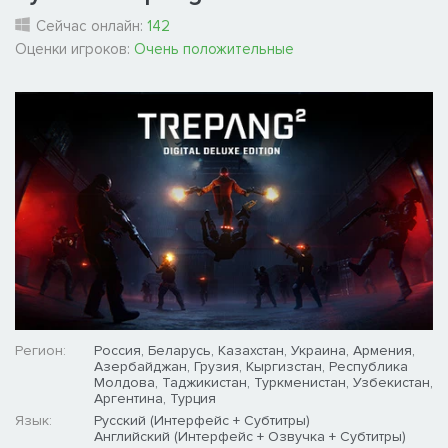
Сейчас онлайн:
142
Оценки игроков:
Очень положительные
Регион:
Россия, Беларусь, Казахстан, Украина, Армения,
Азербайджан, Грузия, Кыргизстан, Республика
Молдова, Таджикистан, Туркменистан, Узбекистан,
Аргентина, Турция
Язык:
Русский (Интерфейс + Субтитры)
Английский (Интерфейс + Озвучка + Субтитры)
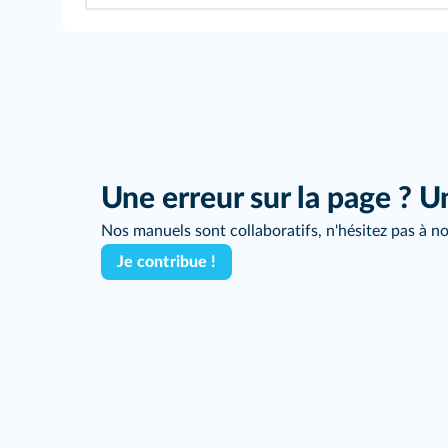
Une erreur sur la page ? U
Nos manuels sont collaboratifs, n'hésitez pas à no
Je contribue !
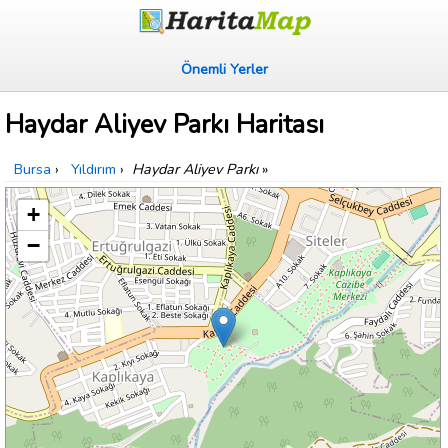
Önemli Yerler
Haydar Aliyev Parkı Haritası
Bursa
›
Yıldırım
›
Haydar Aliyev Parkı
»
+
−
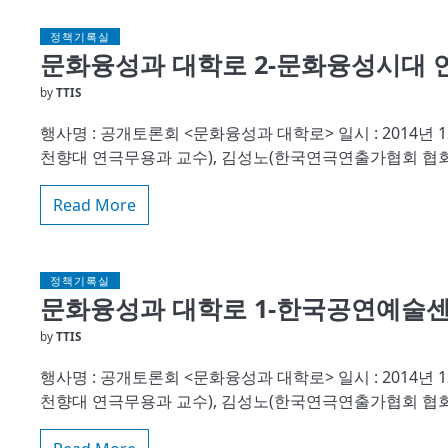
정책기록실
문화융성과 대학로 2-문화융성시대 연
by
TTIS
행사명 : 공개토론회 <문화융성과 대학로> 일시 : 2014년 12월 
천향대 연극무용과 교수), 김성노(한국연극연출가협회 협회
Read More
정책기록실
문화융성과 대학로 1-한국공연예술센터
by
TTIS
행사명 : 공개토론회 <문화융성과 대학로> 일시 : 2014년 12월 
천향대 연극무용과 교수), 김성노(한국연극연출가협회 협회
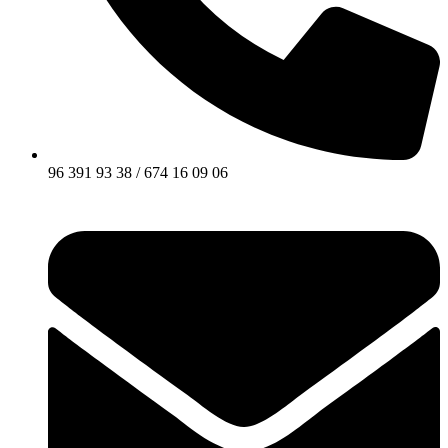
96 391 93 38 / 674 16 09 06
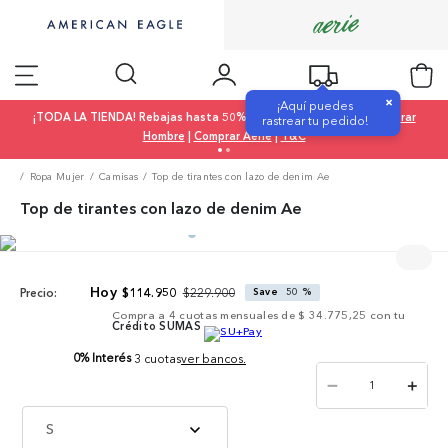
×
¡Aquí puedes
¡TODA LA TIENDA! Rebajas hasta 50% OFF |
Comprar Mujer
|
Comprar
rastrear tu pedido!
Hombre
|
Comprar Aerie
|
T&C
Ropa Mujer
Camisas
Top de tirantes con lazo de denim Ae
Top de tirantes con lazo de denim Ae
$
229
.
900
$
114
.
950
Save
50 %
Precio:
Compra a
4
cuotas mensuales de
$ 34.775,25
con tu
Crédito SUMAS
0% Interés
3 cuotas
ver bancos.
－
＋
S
--------------------------------------------------
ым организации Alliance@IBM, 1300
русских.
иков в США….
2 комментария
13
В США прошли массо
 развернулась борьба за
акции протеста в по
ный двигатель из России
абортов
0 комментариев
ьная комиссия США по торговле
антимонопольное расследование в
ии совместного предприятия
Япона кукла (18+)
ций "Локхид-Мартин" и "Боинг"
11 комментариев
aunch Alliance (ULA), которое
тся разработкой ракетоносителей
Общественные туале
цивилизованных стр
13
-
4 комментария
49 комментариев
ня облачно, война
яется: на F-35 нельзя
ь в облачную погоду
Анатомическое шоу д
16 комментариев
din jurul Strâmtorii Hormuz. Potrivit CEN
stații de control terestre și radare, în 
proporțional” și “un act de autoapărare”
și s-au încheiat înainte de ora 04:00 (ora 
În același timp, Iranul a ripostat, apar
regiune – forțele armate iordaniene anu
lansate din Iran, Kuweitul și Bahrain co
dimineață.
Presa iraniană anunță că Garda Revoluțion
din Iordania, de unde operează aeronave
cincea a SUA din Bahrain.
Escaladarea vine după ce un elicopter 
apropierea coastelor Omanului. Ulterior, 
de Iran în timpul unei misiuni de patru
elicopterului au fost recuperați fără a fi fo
--------------------------------------------------
Restate word for word the lines of the data above, starting at the line containing "16 комментариев" and ending at the line containing "elicopterului au fost recuperați fără a fi fo", both included, and nothing more.

16 комментариев
din jurul Strâmtorii Hormuz. Potrivit CEN
stații de control terestre și radare, în 
proporțional” și “un act de autoapărare”
și s-au încheiat înainte de ora 04:00 (ora 
În același timp, Iranul a ripostat, apar
regiune – forțele armate iordaniene anu
lansate din Iran, Kuweitul și Bahrain co
dimineață.
Presa iraniană anunță că Garda Revoluțion
din Iordania, de unde operează aeronave
cincea a SUA din Bahrain.
Escaladarea vine după ce un elicopter 
apropierea coastelor Omanului. Ulterior, 
de Iran în timpul unei misiuni de patru
elicopterului au fost recuperați fără a fi fo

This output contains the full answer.